Whenever the word "asistencial" appears in a line of the data below, copy that line.

(Stored data entries)

==*==

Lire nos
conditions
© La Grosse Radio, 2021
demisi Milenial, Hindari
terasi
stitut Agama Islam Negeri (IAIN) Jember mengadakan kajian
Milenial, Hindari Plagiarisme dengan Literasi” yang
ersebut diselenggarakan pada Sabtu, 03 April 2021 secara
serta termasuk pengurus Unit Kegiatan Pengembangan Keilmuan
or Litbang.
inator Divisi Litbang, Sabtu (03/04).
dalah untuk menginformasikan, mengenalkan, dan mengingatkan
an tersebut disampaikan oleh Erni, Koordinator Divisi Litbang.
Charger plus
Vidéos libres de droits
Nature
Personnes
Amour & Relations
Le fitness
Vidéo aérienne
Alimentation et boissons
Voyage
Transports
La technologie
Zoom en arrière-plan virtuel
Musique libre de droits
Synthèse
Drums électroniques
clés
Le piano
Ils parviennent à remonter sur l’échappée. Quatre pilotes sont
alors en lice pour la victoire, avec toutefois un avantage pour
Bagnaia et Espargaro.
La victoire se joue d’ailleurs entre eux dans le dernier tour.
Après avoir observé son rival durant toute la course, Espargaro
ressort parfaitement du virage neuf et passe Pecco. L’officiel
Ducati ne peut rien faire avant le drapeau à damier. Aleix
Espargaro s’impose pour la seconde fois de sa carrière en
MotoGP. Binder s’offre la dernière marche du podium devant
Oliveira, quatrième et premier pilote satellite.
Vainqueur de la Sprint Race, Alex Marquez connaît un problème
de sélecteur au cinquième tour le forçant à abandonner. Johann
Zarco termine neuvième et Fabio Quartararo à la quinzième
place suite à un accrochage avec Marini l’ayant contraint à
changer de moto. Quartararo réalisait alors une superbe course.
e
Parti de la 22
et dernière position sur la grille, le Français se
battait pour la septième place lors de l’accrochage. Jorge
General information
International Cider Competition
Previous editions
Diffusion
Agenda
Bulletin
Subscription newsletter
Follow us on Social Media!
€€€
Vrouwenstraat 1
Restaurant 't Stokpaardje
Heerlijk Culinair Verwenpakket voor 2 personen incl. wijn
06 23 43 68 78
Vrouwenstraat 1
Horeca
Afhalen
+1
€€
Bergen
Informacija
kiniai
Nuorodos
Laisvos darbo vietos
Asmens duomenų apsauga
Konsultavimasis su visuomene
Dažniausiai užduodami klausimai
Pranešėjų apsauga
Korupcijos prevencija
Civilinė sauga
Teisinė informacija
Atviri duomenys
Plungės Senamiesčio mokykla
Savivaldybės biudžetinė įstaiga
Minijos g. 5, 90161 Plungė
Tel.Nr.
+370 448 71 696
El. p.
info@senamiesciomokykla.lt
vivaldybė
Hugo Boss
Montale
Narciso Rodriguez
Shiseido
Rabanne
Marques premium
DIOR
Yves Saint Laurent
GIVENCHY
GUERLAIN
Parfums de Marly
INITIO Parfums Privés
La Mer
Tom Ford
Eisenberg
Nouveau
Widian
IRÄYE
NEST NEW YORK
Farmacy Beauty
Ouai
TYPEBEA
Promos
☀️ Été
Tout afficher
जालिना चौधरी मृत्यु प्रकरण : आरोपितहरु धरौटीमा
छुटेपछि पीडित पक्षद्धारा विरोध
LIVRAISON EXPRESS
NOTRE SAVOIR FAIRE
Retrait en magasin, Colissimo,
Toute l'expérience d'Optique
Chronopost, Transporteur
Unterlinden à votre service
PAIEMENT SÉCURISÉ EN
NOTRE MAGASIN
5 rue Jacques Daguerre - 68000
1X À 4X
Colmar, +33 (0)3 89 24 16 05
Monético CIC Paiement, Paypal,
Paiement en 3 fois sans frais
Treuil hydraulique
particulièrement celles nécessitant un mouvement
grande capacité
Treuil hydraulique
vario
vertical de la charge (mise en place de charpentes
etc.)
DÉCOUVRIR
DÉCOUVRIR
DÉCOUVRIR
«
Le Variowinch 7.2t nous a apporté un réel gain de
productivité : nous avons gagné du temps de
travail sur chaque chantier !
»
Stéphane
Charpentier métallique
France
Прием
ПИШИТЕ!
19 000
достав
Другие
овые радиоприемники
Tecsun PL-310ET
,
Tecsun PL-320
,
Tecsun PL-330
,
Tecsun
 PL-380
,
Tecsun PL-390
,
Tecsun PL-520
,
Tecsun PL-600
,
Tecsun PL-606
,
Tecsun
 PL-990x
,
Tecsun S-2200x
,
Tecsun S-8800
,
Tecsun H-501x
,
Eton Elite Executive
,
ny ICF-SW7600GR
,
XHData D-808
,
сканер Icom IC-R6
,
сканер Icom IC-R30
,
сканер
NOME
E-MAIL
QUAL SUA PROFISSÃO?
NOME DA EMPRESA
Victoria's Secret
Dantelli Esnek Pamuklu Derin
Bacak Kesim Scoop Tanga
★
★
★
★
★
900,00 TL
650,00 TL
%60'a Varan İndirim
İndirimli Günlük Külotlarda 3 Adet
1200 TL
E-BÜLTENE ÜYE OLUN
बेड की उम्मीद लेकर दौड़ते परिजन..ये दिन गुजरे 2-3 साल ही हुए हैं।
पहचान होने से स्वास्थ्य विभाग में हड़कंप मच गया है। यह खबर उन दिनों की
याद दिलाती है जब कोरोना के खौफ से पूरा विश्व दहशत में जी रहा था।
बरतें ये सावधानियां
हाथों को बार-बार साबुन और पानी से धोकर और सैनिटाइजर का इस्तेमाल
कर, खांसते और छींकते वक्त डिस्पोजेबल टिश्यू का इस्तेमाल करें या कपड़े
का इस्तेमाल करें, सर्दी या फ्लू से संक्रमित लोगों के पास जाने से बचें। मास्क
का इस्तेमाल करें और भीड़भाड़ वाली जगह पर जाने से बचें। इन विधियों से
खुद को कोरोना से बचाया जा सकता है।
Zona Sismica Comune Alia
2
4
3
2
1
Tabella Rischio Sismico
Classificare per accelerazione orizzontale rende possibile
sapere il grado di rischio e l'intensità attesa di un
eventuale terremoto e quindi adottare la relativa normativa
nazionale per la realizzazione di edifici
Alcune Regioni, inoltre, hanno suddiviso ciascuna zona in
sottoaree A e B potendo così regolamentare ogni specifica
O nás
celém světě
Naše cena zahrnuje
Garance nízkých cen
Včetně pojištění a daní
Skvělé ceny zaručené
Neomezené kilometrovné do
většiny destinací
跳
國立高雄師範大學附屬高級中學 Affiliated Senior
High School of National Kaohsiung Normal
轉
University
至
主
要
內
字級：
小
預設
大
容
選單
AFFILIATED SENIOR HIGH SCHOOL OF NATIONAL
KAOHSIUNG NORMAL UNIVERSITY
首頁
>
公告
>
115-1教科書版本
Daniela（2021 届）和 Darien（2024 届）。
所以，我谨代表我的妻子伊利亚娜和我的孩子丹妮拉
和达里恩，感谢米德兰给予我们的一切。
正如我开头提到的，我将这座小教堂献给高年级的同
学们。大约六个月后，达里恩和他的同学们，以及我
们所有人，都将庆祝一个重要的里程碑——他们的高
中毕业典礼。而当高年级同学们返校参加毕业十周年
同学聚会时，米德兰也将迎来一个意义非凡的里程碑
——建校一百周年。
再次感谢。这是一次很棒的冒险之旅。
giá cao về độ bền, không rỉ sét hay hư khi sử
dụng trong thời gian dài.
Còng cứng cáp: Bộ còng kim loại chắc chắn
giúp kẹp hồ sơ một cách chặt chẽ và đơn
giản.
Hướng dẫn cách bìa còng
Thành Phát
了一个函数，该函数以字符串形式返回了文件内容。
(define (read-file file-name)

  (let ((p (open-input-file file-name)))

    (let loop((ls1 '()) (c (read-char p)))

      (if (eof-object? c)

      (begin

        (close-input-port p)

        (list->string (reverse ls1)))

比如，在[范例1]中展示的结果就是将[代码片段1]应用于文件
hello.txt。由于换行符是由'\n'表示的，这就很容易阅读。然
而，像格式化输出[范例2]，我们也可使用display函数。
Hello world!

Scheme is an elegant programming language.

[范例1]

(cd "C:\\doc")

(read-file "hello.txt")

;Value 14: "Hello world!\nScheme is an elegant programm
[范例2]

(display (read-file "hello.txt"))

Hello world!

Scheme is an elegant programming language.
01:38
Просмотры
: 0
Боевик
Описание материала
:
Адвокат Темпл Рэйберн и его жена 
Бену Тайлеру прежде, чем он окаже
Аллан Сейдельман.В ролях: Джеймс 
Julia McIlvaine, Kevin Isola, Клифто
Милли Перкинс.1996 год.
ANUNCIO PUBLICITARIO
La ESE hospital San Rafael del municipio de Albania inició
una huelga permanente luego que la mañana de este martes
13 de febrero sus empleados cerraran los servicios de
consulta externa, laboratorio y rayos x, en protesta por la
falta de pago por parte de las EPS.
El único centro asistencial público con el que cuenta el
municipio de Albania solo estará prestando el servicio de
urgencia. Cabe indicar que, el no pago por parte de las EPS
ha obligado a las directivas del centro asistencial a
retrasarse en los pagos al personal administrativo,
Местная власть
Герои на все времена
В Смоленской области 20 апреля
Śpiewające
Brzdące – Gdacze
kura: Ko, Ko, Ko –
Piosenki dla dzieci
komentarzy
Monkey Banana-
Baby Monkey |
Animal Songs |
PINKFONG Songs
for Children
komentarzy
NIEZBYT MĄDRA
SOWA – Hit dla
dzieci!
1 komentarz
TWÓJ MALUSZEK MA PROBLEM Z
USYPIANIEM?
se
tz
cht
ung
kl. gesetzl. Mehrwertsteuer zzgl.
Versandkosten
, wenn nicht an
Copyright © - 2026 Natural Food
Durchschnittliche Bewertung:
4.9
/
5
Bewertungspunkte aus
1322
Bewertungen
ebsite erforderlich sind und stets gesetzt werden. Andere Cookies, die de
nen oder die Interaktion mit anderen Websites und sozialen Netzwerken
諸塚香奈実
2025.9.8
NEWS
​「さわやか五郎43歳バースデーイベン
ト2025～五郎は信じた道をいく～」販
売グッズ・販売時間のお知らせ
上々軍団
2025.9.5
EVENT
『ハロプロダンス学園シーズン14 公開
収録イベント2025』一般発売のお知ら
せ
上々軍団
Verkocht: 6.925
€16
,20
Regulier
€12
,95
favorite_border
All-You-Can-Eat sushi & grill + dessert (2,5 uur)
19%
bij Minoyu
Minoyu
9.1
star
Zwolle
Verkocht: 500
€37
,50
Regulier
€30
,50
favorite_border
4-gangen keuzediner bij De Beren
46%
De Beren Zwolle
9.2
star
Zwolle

==*==

THE COMPLETED TASK:
El único centro asistencial público con el que cuenta el
ha obligado a las directivas del centro asistencial a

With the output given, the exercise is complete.